**What you need to do**
Write out the data that follows exactly, keeping every picture out.

**Material provided**
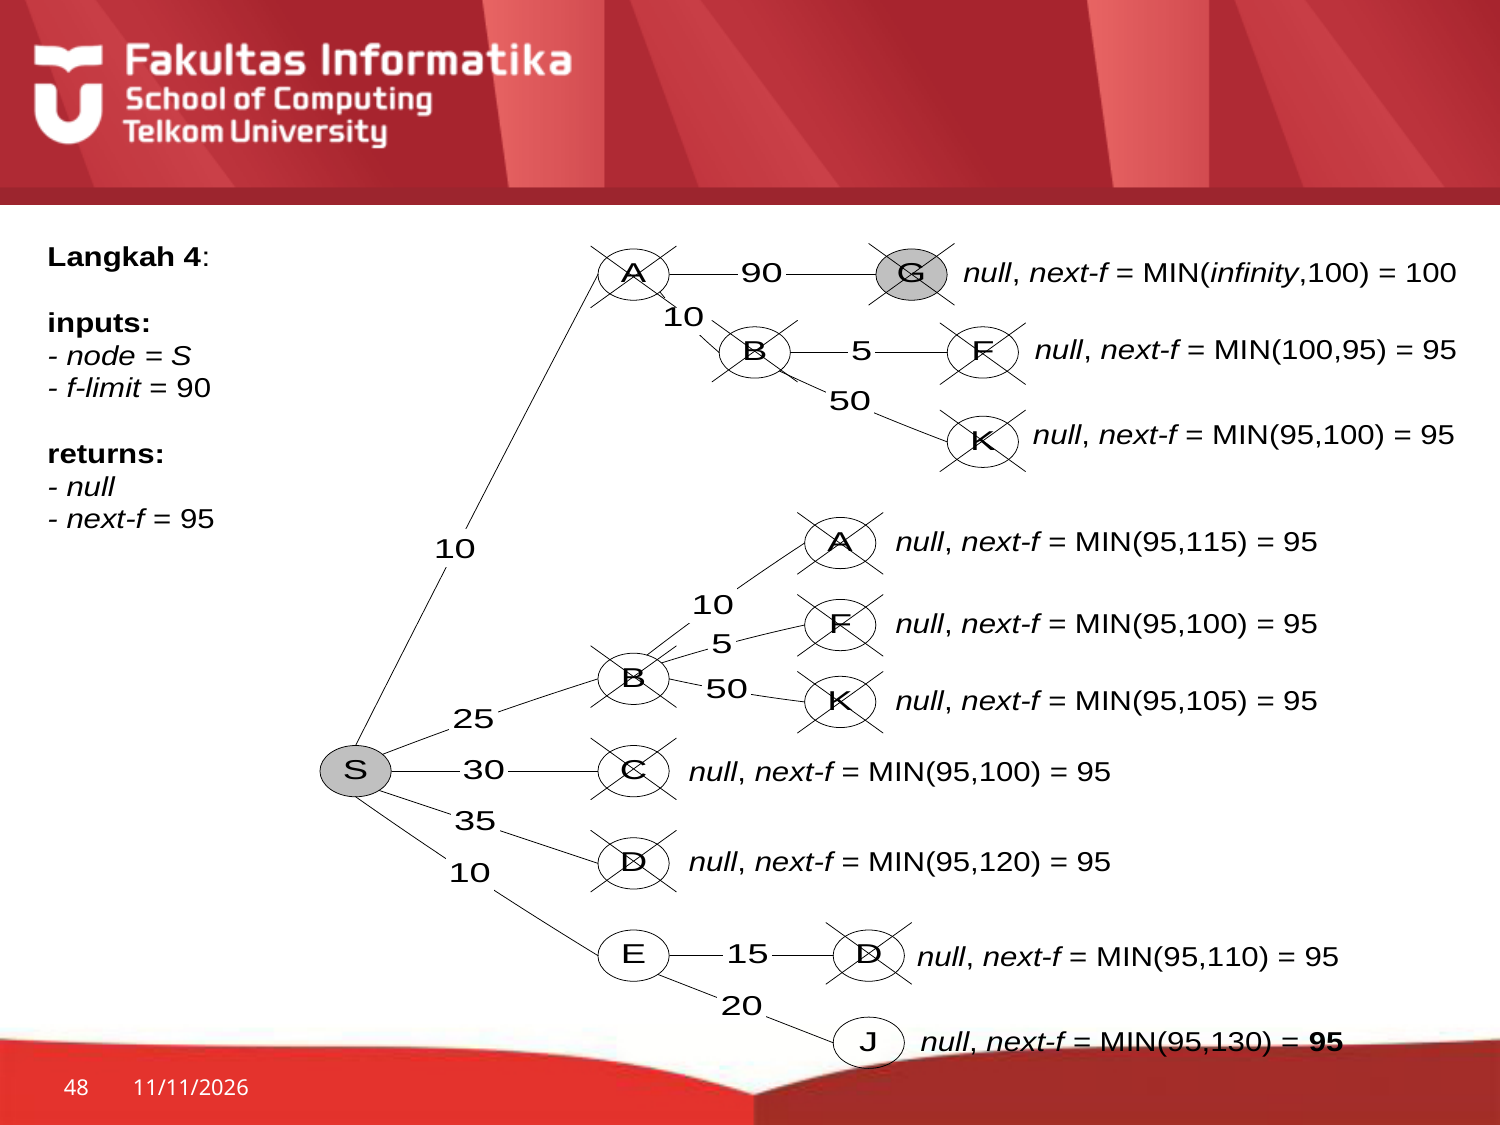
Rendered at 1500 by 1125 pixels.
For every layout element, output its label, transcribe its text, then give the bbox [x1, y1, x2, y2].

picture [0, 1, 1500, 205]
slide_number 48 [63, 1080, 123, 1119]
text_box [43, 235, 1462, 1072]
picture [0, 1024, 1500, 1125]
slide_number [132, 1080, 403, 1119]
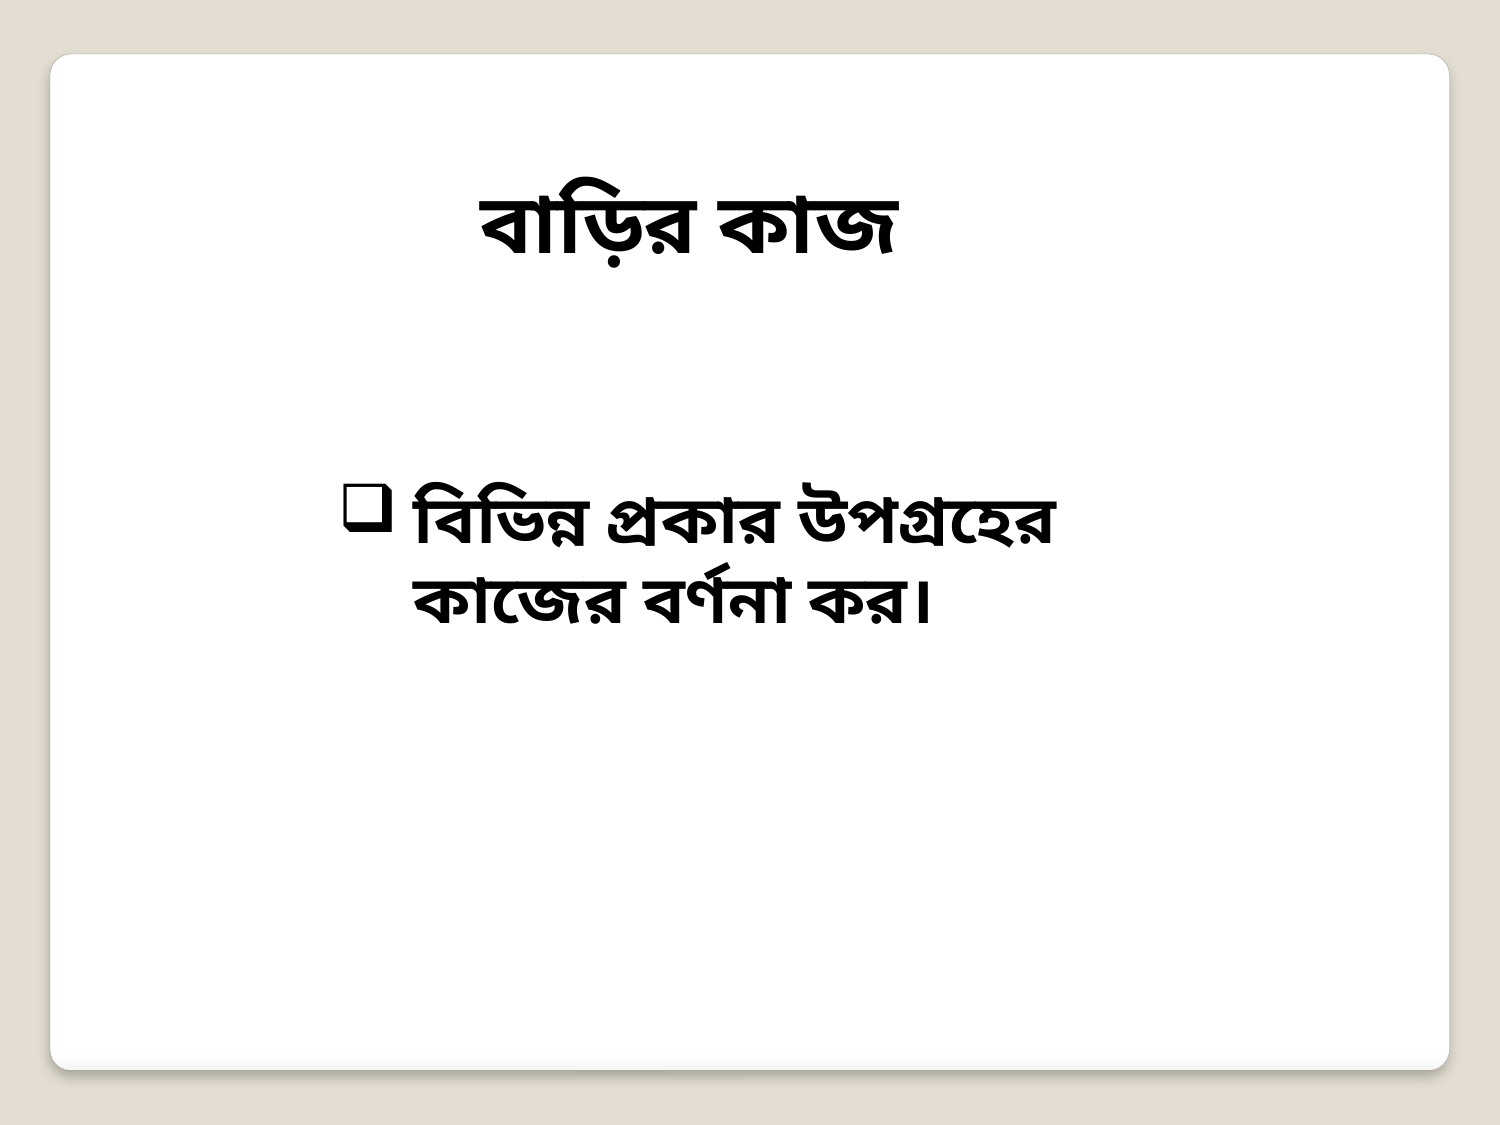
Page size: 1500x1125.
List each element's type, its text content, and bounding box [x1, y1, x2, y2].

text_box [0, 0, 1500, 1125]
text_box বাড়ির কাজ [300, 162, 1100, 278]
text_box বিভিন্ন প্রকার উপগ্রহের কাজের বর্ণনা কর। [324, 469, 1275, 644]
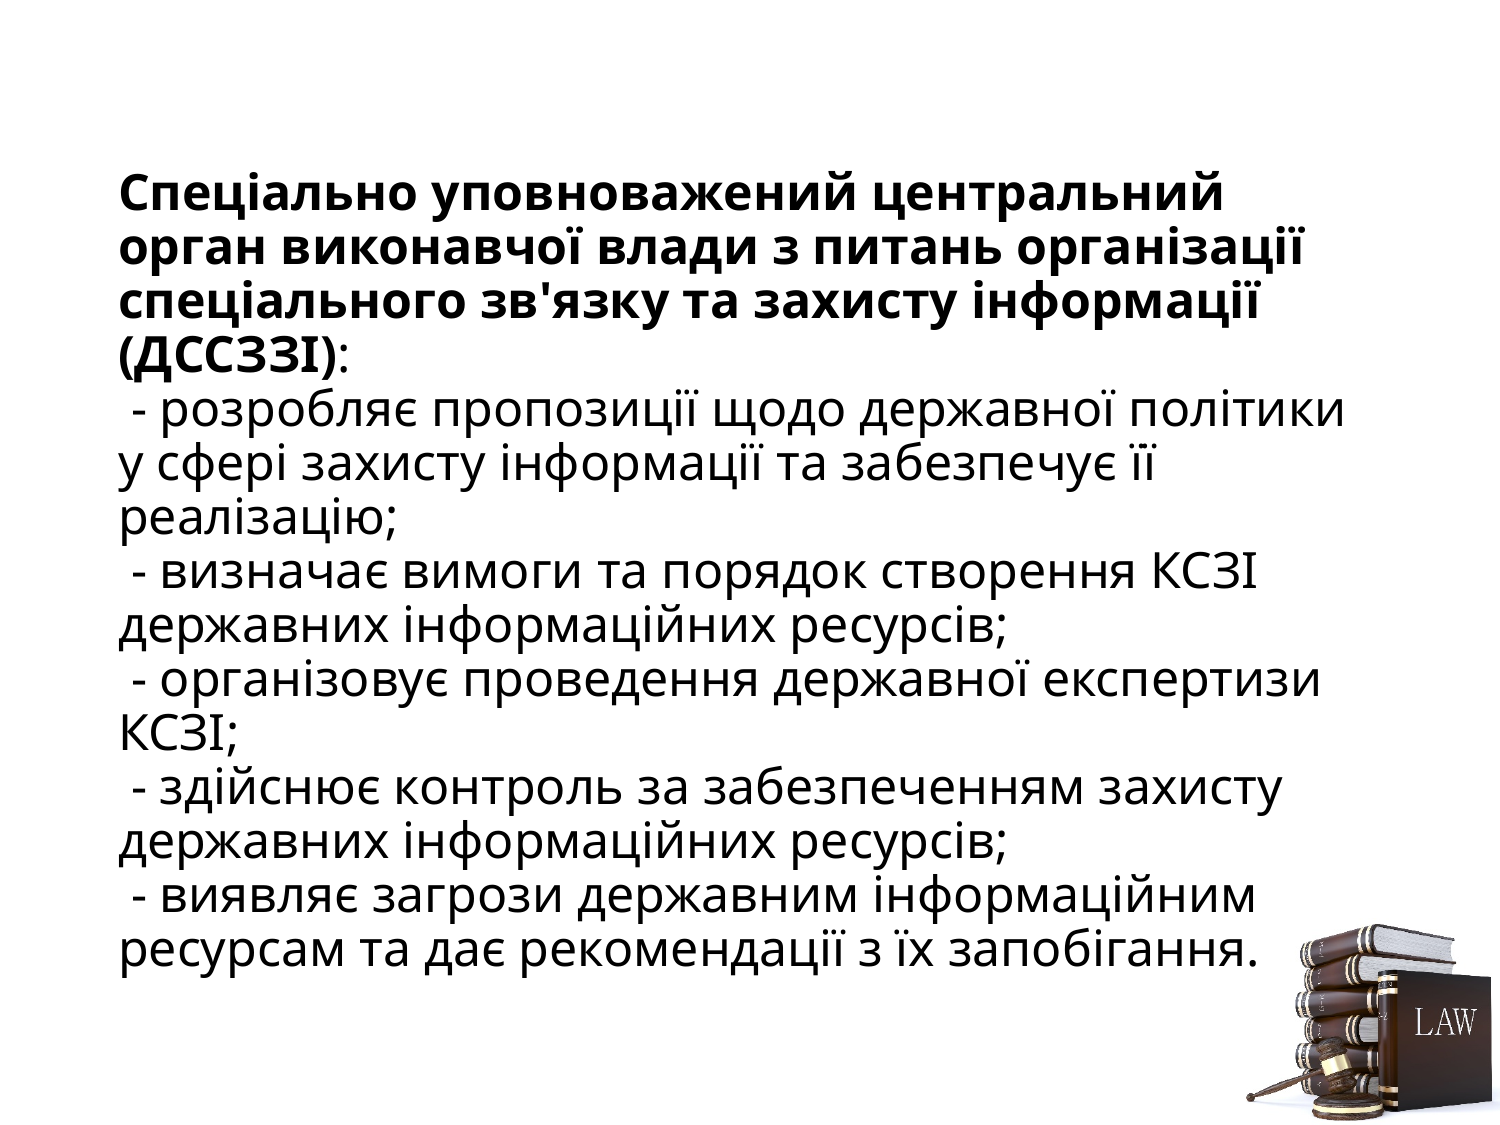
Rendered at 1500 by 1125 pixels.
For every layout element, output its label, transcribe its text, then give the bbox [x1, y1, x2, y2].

**Written response**
Rendered at 1500 by 1125 pixels.
For every layout element, output its label, transcribe its text, then give the bbox [x1, y1, x2, y2].

picture [0, 1, 1500, 205]
slide_number 48 [63, 1080, 123, 1119]
text_box [43, 235, 1462, 1072]
picture [0, 1024, 1500, 1125]
slide_number [132, 1080, 403, 1119]
Page size: 1500x1125.
List each element's type, its text content, and bounding box [x1, y1, x2, y2].

text_box [0, 0, 1500, 1125]
text_box বাড়ির কাজ [300, 162, 1100, 278]
text_box বিভিন্ন প্রকার উপগ্রহের কাজের বর্ণনা কর। [324, 469, 1275, 644]
Rendered at 1500 by 1125 pixels.
For every layout element, output its label, transcribe its text, then give the bbox [x1, y1, x2, y2].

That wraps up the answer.